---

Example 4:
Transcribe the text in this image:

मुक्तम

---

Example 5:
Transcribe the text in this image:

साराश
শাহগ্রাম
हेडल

- - - -

> Your task: Put every line from the rows above into a JSON list of strings, one string per line, and leave out blank lines.

> Output of the task:
[
  "---",
  "Example 4:",
  "Transcribe the text in this image:",
  "मुक्तम",
  "---",
  "Example 5:",
  "Transcribe the text in this image:",
  "साराश",
  "শাহগ্রাম",
  "हेडल"
]